I haven’t been much during the winter – I’m a summer person and you won’t catch me going to a walk in cold, wet winter weather. Even in beautiful Kew Gardens. But I have been there a couple of times recently as the weather has warmed up a bit and the days grown longer, and a couple of weeks ago the spring bulbs were exploding and looking great. By last Friday when I went back with grandson Freddie, they were already dying down. So it’s definitely an ‘in between’ phase; that lag between winter and spring. But Kew is lovely whatever time you go (see my A Year in Kew Gardens). Though not at their best now, the sight of the golden daffodils and some purple and white crocuses sitting amid trees is a wonderful thing to see, filled with the promise of renewal.
I’d entered by Lion Gate, a smaller gate at the southernmost part towards Richmond. It’s quieter and takes you into the slightly wilder part of the gardens and to the pagoda, where your eyes are irresistibly drawn to look up into the sky at its top.
Although there wasn’t much colour, the sky was a brilliant clear blue and I saw some interesting things, like this Coriaria tree.
I started to make my way across the gardens, passing the recently renovated Temperate House.
And finally came to the Palm House. The flowerbeds outside are always beautifully planted with whatever is in season, thus now full of spring flowers.
From there you can take a look across the large pond towards the Woodland Garden, which is where I headed to next.
I walked up the slope to the Temple of Aeolus, enjoying the slightly wild feel to the area with bulbs springing up in the grassy areas.
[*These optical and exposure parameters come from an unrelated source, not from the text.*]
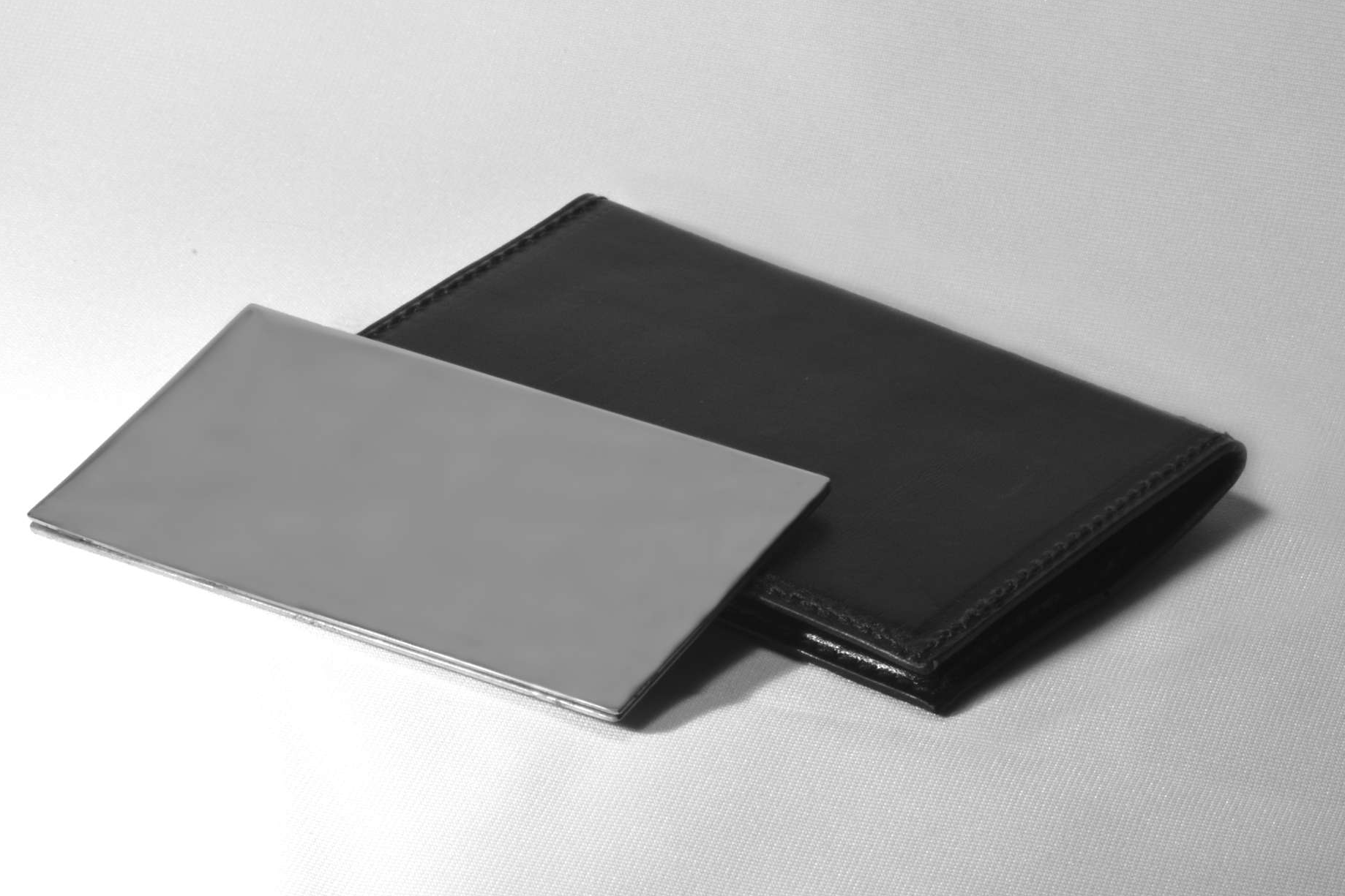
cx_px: 667
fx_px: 6146
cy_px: 447
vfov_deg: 8.3
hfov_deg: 12.5
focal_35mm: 165
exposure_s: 2
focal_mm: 105
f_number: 36
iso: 100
Moving on I passed a glorious large clump of Hellebores and later came to a magnolia tree just starting to blossom.
I made my way to the lake where there are plenty of benches to sit down on and enjoy a peaceful, tranquil time by the water.
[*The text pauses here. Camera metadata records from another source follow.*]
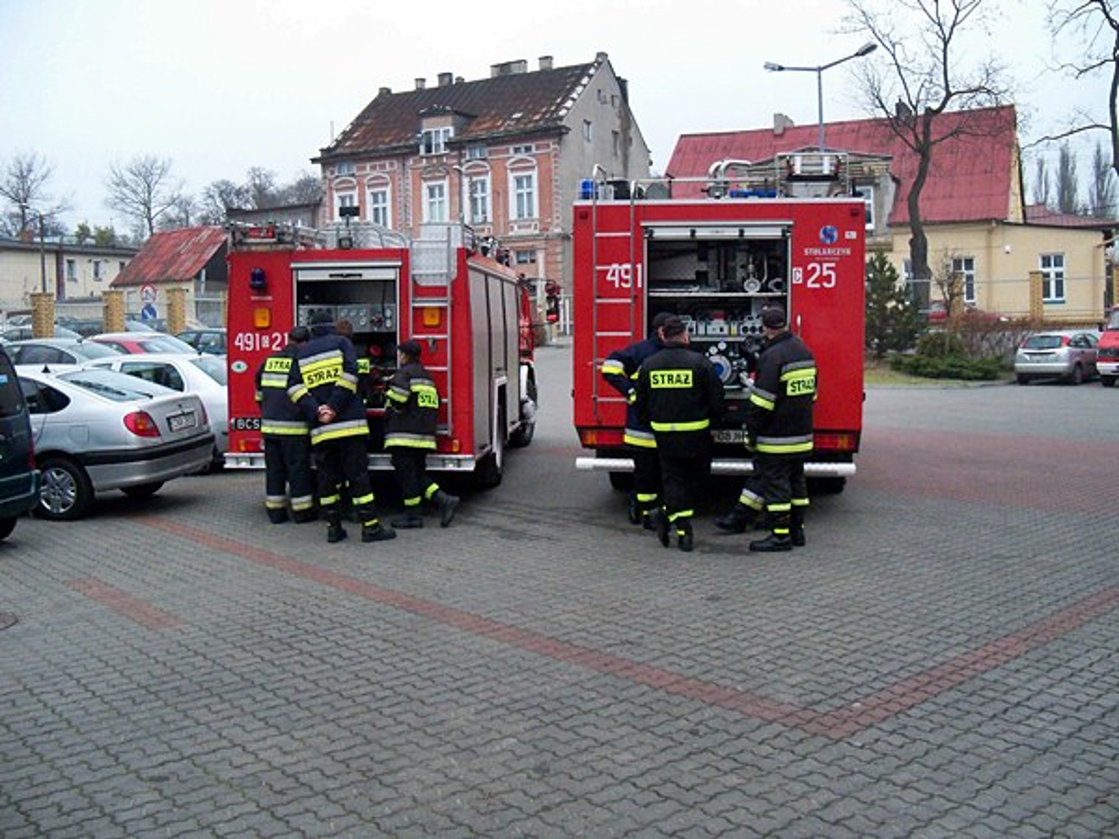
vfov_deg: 40.7
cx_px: 560
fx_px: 1131
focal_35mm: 35
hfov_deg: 52.6
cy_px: 420
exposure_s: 1/500
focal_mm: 6.2
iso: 400
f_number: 3.5
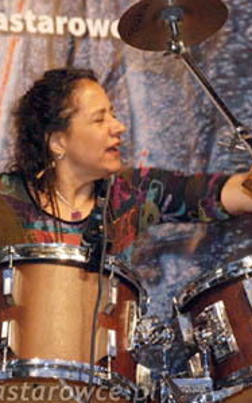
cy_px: 202
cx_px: 154
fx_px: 1898
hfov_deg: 7.6
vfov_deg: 12.1
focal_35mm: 173
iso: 1250
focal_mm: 75
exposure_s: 1/60
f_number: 5.6
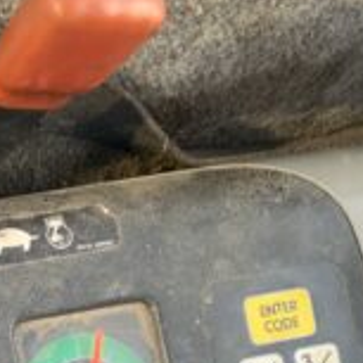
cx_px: -28
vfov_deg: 15.5
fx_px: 1269
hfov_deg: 15.9
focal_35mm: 107
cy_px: 472
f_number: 1.8
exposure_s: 1/60
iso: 80
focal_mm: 3
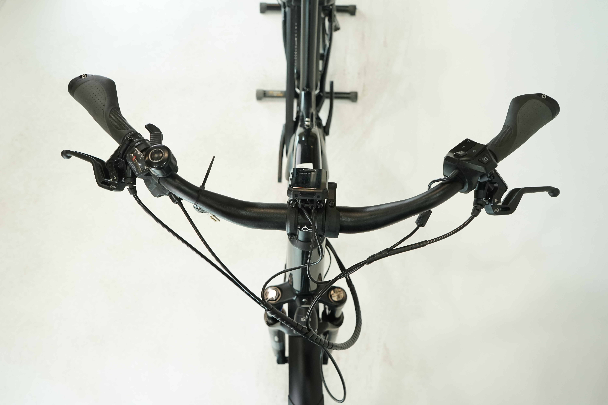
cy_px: 202
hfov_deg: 65.5
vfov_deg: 46.4
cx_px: 304
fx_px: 473
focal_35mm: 28
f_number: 5.6
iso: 1600
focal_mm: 28
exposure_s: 1/200
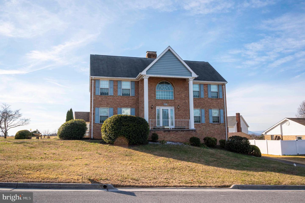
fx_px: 254
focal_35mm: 30
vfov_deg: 43.5
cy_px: 102
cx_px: 152
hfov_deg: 62.0
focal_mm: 30
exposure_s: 1/800
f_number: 14
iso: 1000
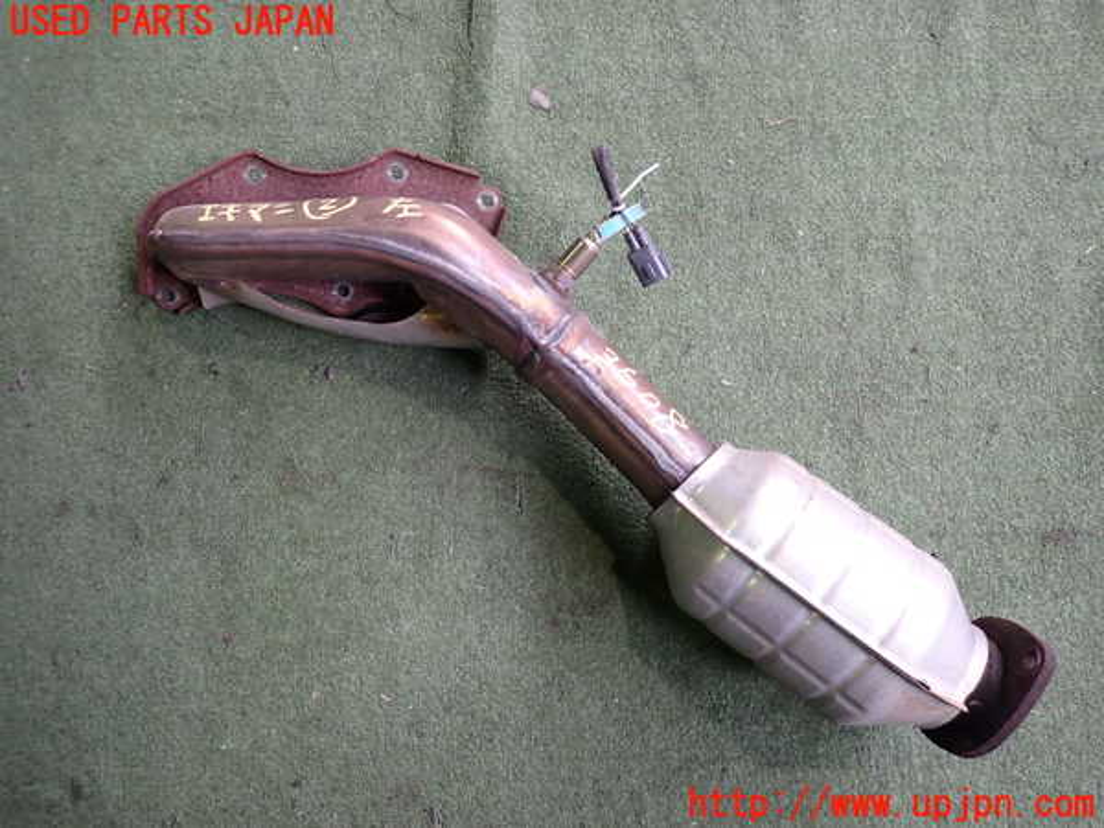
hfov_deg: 69.4
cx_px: 552
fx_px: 797
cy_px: 414
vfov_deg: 54.9
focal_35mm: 25
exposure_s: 1/60
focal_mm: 4.5
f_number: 2
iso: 200
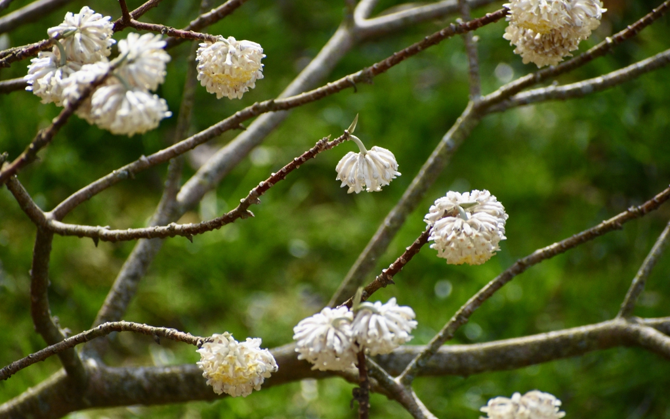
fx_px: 8399
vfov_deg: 2.9
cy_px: 222
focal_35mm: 460
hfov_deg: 4.6
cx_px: 335
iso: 800
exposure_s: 1/1600
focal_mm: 300
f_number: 6.3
After a pleasant few minutes of calm, I walked by the side of the lake until I came to the Sackler Crossing (bridge) that never fails to delight me with its wonderfully pleasing curved shape. It was quiet, as you can see, one advantage of living so close and being able to go midweek.
The view from the bridge:
And looking back across the lake to the bridge as I walked on back towards the Lion Gate.
I passed more trees coming into blossom: the yellow a Cornelian Cherry; the pink a prunus, a Japanese maple.
And it was the Japanese Gateway I was heading to, another peaceful spot, bringing all that Japanese garden calm effect to the area.
Then it was a short walk back past the Pagoda again and out through the Lion Gate to my car and home. I’d walked a couple of miles; been in the gardens just over an hour. A great advantage of living so close is that I use it much like a local park for a walk. But what a ‘local park’ – the most famous botanical gardens in the world!
The afternoon was busy. With schools back, I’m back on ‘Nonna Duty’, picking Freddie (6) up from school a couple of days a week and having him at my house for a while before taking him home. When it came to my supper, it was to a large extent using what was available – and I need to go shopping! But I’d taken some raw tiger prawns from my freezer a bit earlier and thought I’d make a risotto. And I threw in a few peas. And as I was stirring, I remembered the fantastic prawn and saffron risotto I had in Nice back in September 2019 – so a good pinch of saffron went in too.
Supper may not have been the result of much planning and effort, but it was gorgeous. A really lovely end – with a glass of chilled Chapel Down Bacchus – to a lovely sunny day: sunshine, the gardens, spring flowers, the company of a delightful grandson, and a delicious supper. What more could one ask for?